What do we tend to find in the action and learning phase?

In the last two years, Niche has undertaken over 50 quality assurance reviews, many of which have been undertaken following an independent (level three) investigation commissioned because of an inpatient death or mental health homicide; that is to say, ‘catastrophic harm’.

Once a robust investigation or review has taken place there is a critical moment where real change can occur. However, the team responsible for taking the actions forward are often already stretched with their caseload and fatigued (both mentally and administratively) by the investigation which can often take months (if not years in some cases) to conclude.

This important opportunity to make improvements following an incident is often rushed, lacking engagement from key individuals and teams. Actions can be seen as something to ‘get over and done with’, rather than a useful tool that can guide meaningful learning and quality improvement. The most common shortfalls we see in action plans are:

  1. Overly complex recommendations are accepted by the service, which either can’t be or haven’t been broken down into their component tasks for ease of understanding and to ensure clear tracking and ownership.
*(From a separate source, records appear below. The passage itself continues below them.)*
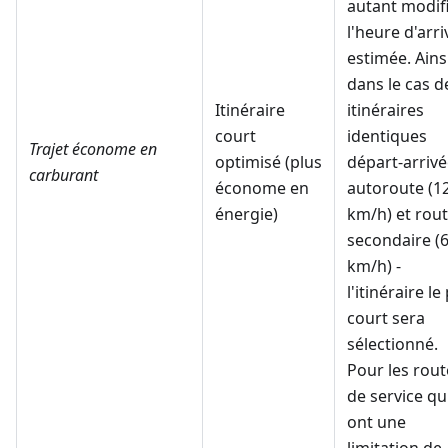
autant modif
l'heure d'arr
estimée. Ainsi
dans le cas d
Itinéraire
itinéraires
court
identiques
Trajet économe en
optimisé (plus
départ-arrivé
carburant
économe en
autoroute (1
énergie)
km/h) et rou
secondaire (
km/h) -
l'itinéraire le
court sera
sélectionné.
Pour les rout
de service qu
ont une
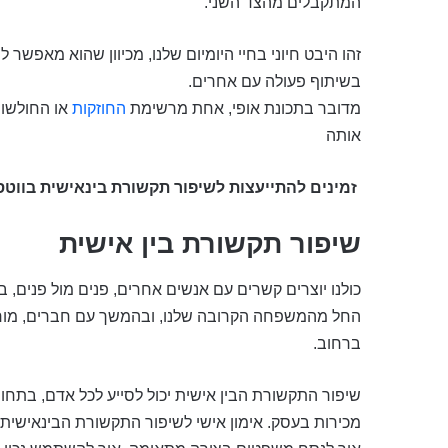
המתקבלים מהצד השני.
זהו היבט חיוני בחיי היומיום שלנו, מכיוון שהוא מאפשר 
בשיתוף פעולה עם אחרים.
מדובר בתכונת אופי, אחת מרשימת
החוזקות
או החולשות
אותה
זמינים להתייעצות לשיפור תקשורת בינאישית בווט
שיפור תקשורת בין אישית
כולנו יוצרים קשרים עם אנשים אחרים, פנים מול פנים, בט
החל מהמשפחה הקרובה שלנו, ובהמשך עם חברים, מורים,
ברחוב.
שיפור התקשורת הבין אישית יכול לסייע לכל אדם, בתחו
מכירות בעסק. אימון אישי לשיפור התקשורת הבינאישית 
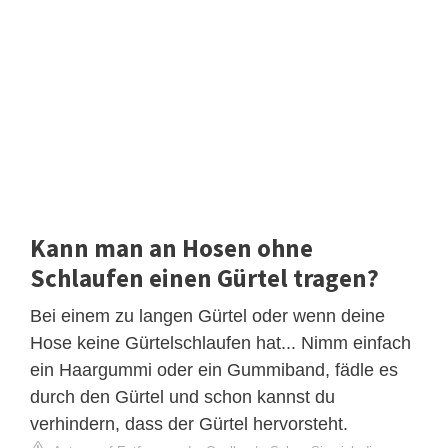
Kann man an Hosen ohne
Schlaufen einen Gürtel tragen?
Bei einem zu langen Gürtel oder wenn deine
Hose keine Gürtelschlaufen hat... Nimm einfach
ein Haargummi oder ein Gummiband, fädle es
durch den Gürtel und schon kannst du
verhindern, dass der Gürtel hervorsteht.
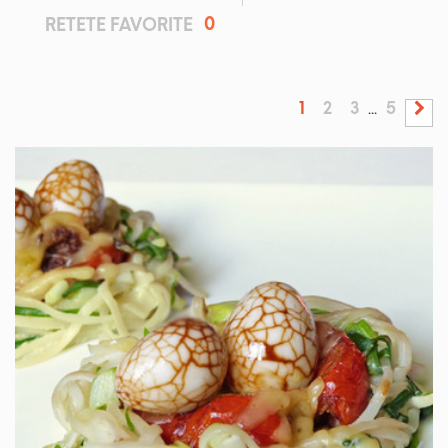
0
RETETE FAVORITE
1
2
3
5
...
IN 3 ORE.
MEDIU
8 PORTII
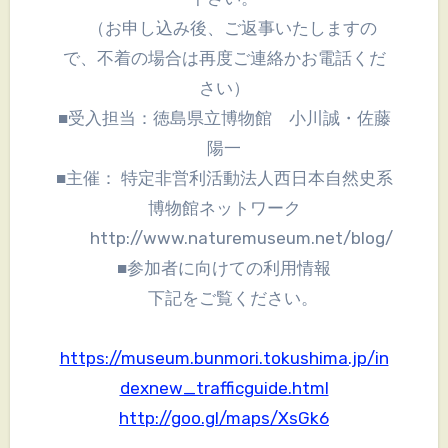
（お申し込み後、ご返事いたしますの
で、不着の場合は再度ご連絡かお電話くだ
さい）
■受入担当：徳島県立博物館 小川誠・佐藤
陽一
■主催： 特定非営利活動法人西日本自然史系
博物館ネットワーク
http://www.naturemuseum.net/blog/
■参加者に向けての利用情報
下記をご覧ください。
https://museum.bunmori.tokushima.jp/in
dexnew_trafficguide.html
http://goo.gl/maps/XsGk6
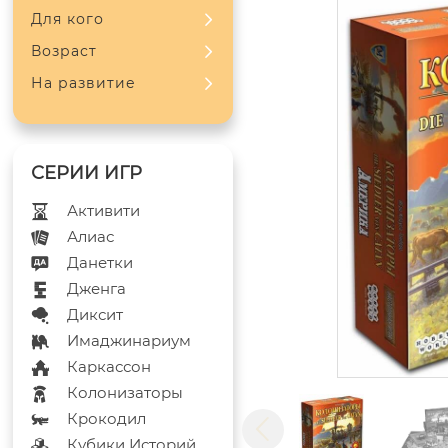
Для кого
Возраст
На развитие
Активити
Алиас
Данетки
Дженга
Диксит
Имаджинариум
Каркассон
Колонизаторы
Крокодил
Кубики Историй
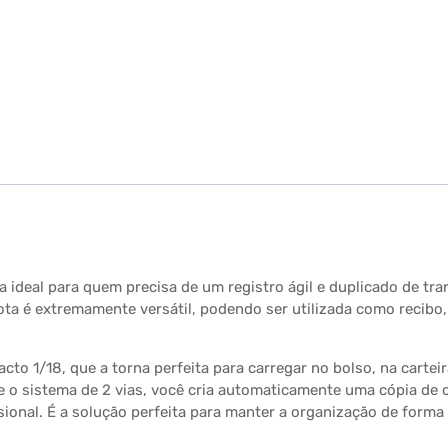
nta ideal para quem precisa de um registro ágil e duplicado de 
ota é extremamente versátil, podendo ser utilizada como recibo
cto 1/18, que a torna perfeita para carregar no bolso, na carte
e o sistema de 2 vias, você cria automaticamente uma cópia de
sional. É a solução perfeita para manter a organização de forma 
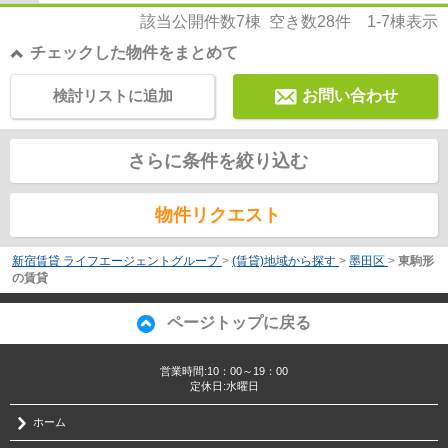
該当公開件数
7
棟 空き数
28
件
1-7
棟表示
チェックした物件をまとめて
検討リストに追加
お問い合わせ
さらに条件を絞り込む
物件リクエスト
新宿賃貸 ライフエージェントグループ
>
(賃貸)地域から探す
>
墨田区
>
東駒形
の賃貸
ページトップに戻る
営業時間:10：00～19：00
定休日:水曜日
ホーム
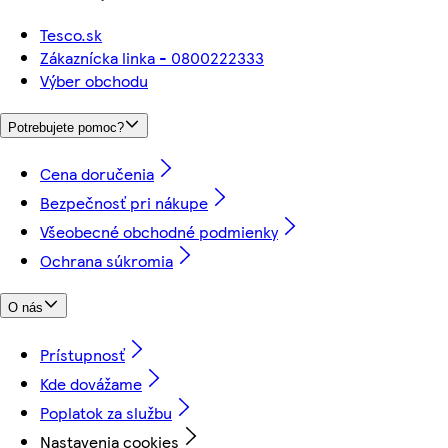
Tesco.sk
Zákaznícka linka - 0800222333
Výber obchodu
Potrebujete pomoc?
Cena doručenia
Bezpečnosť pri nákupe
Všeobecné obchodné podmienky
Ochrana súkromia
O nás
Prístupnosť
Kde dovážame
Poplatok za službu
Nastavenia cookies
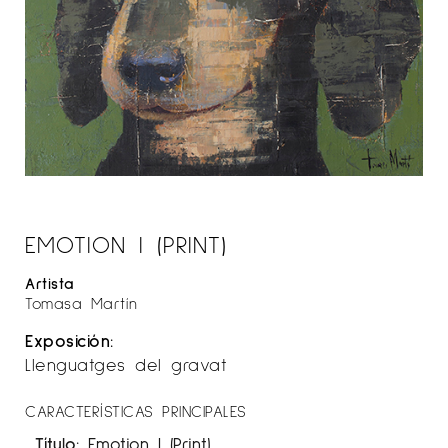
EMOTION I (PRINT)
Artista
Tomasa Martín
Exposición:
Llenguatges del gravat
CARACTERÍSTICAS PRINCIPALES
Título:
Emotion I (Print)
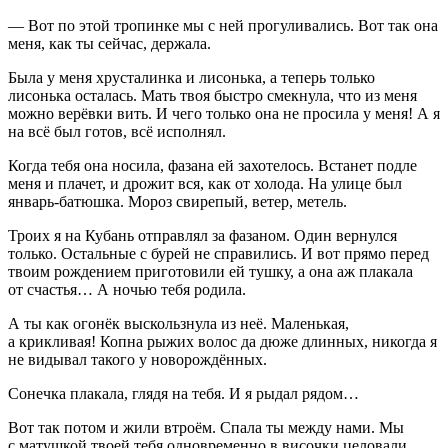
— Вот по этой тропинке мы с ней прогуливались. Вот так она
меня, как ты сейчас, держала.
Была у меня хрусталинка и лисонька, а теперь только
лисонька осталась. Мать твоя быстро смекнула, что из меня
можно верёвки вить. И чего только она не просила у меня! А я
на всё был готов, всё исполнял.
Когда тебя она носила, фазана ей захотелось. Встанет подле
меня и плачет, и дрожит вся, как от холода. На улице был
январь-батюшка. Мороз свирепый, ветер, метель.
Троих я на Кубань отправлял за фазаном. Один вернулся
только. Остальные с бурей не справились. И вот прямо перед
твоим рождением приготовили ей тушку, а она аж плакала
от счастья… А ночью тебя родила.
А ты как огонёк выскользнула из неё. Маленькая,
а крикливая! Копна рыжих волос да дюже длинных, никогда я
не видывал такого у новорождённых.
Сонечка плакала, глядя на тебя. И я рыдал рядом…
Вот так потом и жили втроём. Спала ты между нами. Мы
с матушкой твоей тебя одновременно в височки целовали,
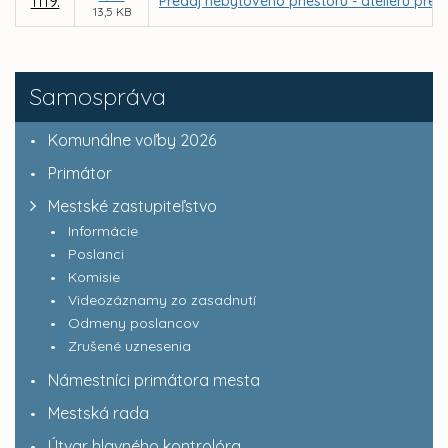
1119.
Predaj nebytového priestoru - ateliéru pre
13,5 KB
Samospráva
Komunálne voľby 2026
Primátor
Mestské zastupiteľstvo
Informácie
Poslanci
Komisie
Videozáznamy zo zasadnutí
Odmeny poslancov
Zrušené uznesenia
Námestníci primátora mesta
Mestská rada
Útvar hlavného kontrolóra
  2. Actions are not properly linked to the care or service delivery problems – Assuming a good quality investigation was undertaken, the care and service delivery problems should dictate the actions required. Too often, there is little ‘read-across’ between these and the action plan.
  3. Actions are not aligned to existing risks nor do they generate new risks – The fact that an action has been proposed suggests there is a deficit identified. Has this deficit been risk assessed and added to a register? Thus improving the chances of holistic monitoring.
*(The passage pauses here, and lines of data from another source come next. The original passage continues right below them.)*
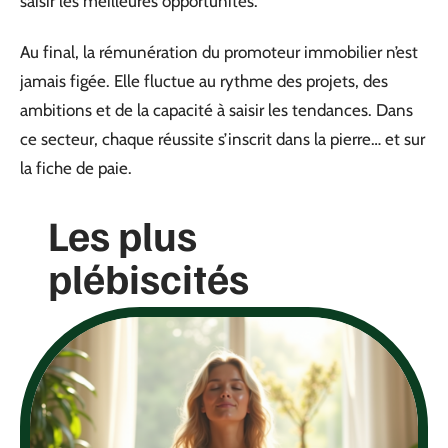
saisir les meilleures opportunités.
Au final, la rémunération du promoteur immobilier n’est
jamais figée. Elle fluctue au rythme des projets, des
ambitions et de la capacité à saisir les tendances. Dans
ce secteur, chaque réussite s’inscrit dans la pierre… et sur
la fiche de paie.
Les plus
plébiscités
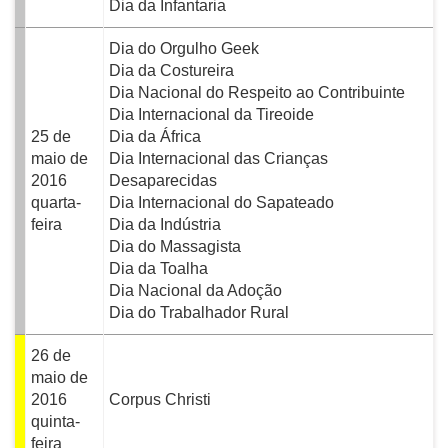
Dia da Infantaria
Dia do Orgulho Geek
Dia da Costureira
Dia Nacional do Respeito ao Contribuinte
Dia Internacional da Tireoide
25 de
Dia da África
maio de
Dia Internacional das Crianças
2016
Desaparecidas
quarta-
Dia Internacional do Sapateado
feira
Dia da Indústria
Dia do Massagista
Dia da Toalha
Dia Nacional da Adoção
Dia do Trabalhador Rural
26 de
maio de
2016
Corpus Christi
quinta-
feira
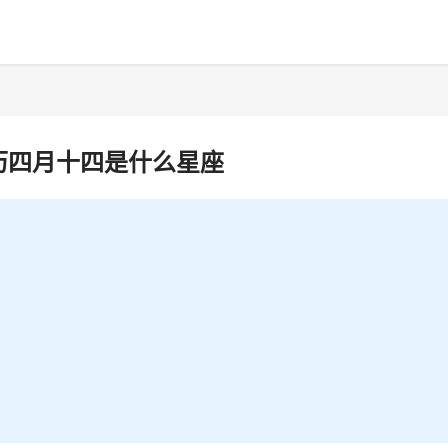
历四月十四是什么星座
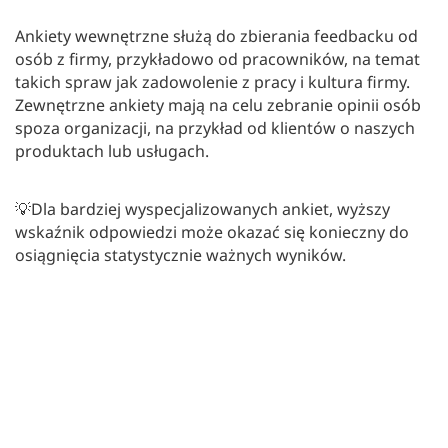
Ankiety wewnętrzne służą do zbierania feedbacku od
osób z firmy, przykładowo od pracowników, na temat
takich spraw jak zadowolenie z pracy i kultura firmy.
Zewnętrzne ankiety mają na celu zebranie opinii osób
spoza organizacji, na przykład od klientów o naszych
produktach lub usługach.
💡Dla bardziej wyspecjalizowanych ankiet, wyższy
wskaźnik odpowiedzi może okazać się konieczny do
osiągnięcia statystycznie ważnych wyników.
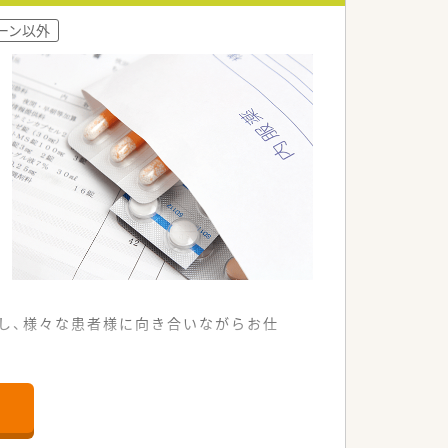
心の医療ネットワークを展開していま
ーン以外
も相談できる環境づくりが特徴です。
の変化に合わせた柔軟な運営をしていま
日々の業務をご担当をしていただきます。
るための重要な役割を担います。
めの丁寧な服薬指導を行います。
し、様々な患者様に向き合いながらお仕
することが可能です。
です。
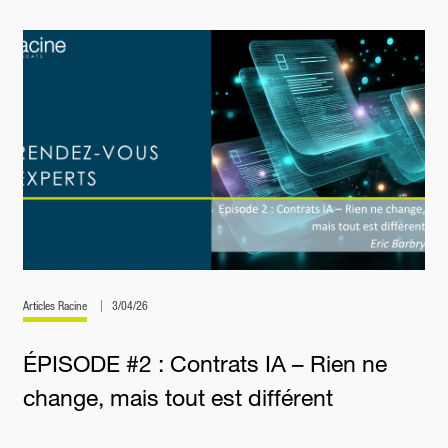
Articles Racine
3/04/26
ÉPISODE #2 : Contrats IA – Rien ne
change, mais tout est différent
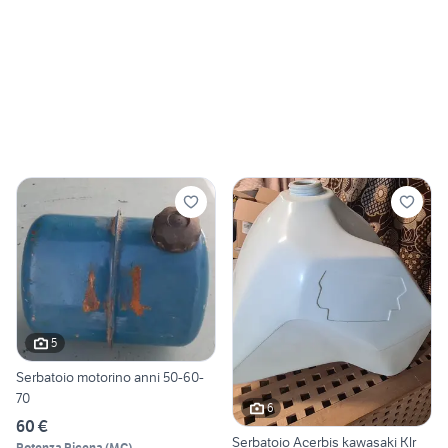
5
Serbatoio motorino anni 50-60-
70
6
60 €
Serbatoio Acerbis kawasaki Klr
Potenza Picena
(
MC
)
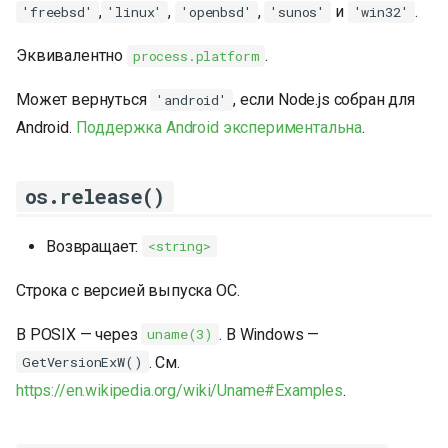
,
,
,
и
.
'freebsd'
'linux'
'openbsd'
'sunos'
'win32'
Эквивалентно
.
process.platform
Может вернуться
, если Node.js собран для
'android'
Android.
Поддержка Android экспериментальна
.
os.release()
Возвращает:
<string>
Строка с версией выпуска ОС.
В POSIX — через
. В Windows —
uname(3)
. См.
GetVersionExW()
https://en.wikipedia.org/wiki/Uname#Examples
.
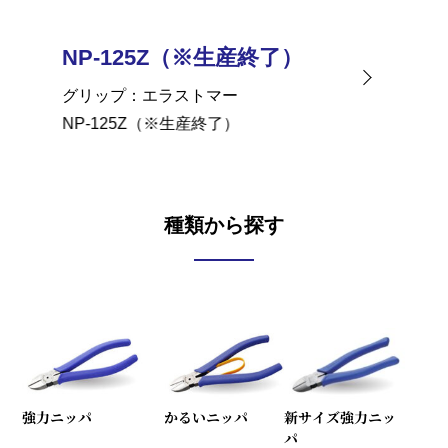
NP-125Z（※生産終了）
NP-
グリップ
エラストマー
グリッ
NP-125Z（※生産終了）
NP-1
種類から探す
強力ニッパ
かるいニッパ
新サイズ強力ニッ
パ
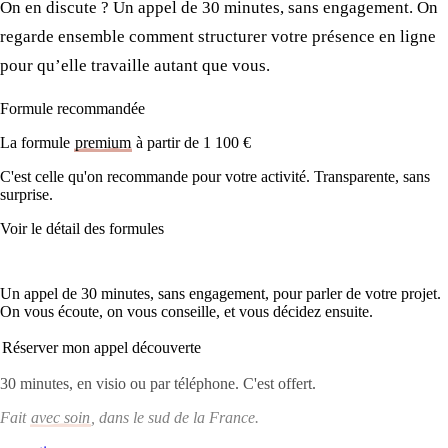
On en discute ? Un appel de 30 minutes, sans engagement. On
regarde ensemble comment structurer votre présence en ligne
pour qu’elle travaille autant que vous.
Formule recommandée
La formule
premium
à partir de 1 100 €
C'est celle qu'on recommande pour votre activité. Transparente, sans
surprise.
Voir le détail des formules
On en discute ?
Un appel de 30 minutes, sans engagement, pour parler de votre projet.
On vous écoute, on vous conseille, et vous décidez ensuite.
Réserver mon appel découverte
30 minutes, en visio ou par téléphone. C'est offert.
Fait
avec soin
, dans le sud de la France.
  4. Conflating input with outcome – Around 50% of the action plans we see will have actions such as: “email ‘x’ staff group” or “communicate x to nurses.” Rarely do services define what the desired outcome of a task is, nor when an action has been completed successfully, embedded or sustained over time. There is usually insufficient attention given to how quality indicators, incident trends, staff and patient feedback can provide valuable sources of assurance.
  1. Human factors and behaviours are often ignored – It is easier for teams to focus on policy, process and tasks than issues relating to culture, dynamics or ways of working which often contribute to poor practice and incidents. These may be easier to implement, but alone won’t lead to a change in practice and can in fact increase the team’s apathy towards the action plan.
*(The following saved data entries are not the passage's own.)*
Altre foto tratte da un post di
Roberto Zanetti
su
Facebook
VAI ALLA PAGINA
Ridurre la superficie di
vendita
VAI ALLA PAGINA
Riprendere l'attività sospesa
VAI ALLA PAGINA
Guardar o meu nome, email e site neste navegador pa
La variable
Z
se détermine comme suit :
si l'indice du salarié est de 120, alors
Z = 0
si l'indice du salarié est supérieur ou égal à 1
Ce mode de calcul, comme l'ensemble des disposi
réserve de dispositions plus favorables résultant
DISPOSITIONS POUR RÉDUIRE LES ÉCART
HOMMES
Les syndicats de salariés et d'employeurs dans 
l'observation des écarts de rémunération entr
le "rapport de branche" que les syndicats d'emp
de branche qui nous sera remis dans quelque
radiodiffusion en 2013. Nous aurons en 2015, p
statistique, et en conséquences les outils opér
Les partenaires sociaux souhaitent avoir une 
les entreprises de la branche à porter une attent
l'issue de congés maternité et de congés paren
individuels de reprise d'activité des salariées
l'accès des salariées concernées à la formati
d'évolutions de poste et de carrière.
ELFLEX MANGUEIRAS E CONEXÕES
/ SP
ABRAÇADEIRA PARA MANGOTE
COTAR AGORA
  2. Action plans are not assurance based – Actions should only be deemed ‘complete’ once checked for embeddedness. For assurance to be gained from an audit, it needs to be clear how the sample was decided, how the outputs of the audit were shared, what learning was gained and how ongoing compliance will be monitored.
  3. Policy changes – Some form of policy is almost always changed because of a serious incident investigation, but policies themselves mean little to most staff without the right communication, training and links to day-to-day procedures. Evidence of all of these things should be sought as assurance.
  4. The problem of monitoring – We often find that increased training and supervision is needed following an SI, but most NHS trusts lack the system to record and monitor this where the training is not statutory / mandatory. Thought needs to be given to this when designing the action plan.
  5. Sharing learning – This is always difficult in the health service, either in large, single site acute trusts with a vast range of services, or in geographically dispersed mental health, learning disability or community trusts, where sites are physically and sometimes culturally remote from each other. Action plans often omit sharing learning entirely, or else rely on a single communication, rather than tackling this in a variety of ways to reach the widest audience possible (for example, through one-to-one supervision, team debriefs, learning events, email, hard copy newsletters safety bulletins and multi-agency sessions where relevant).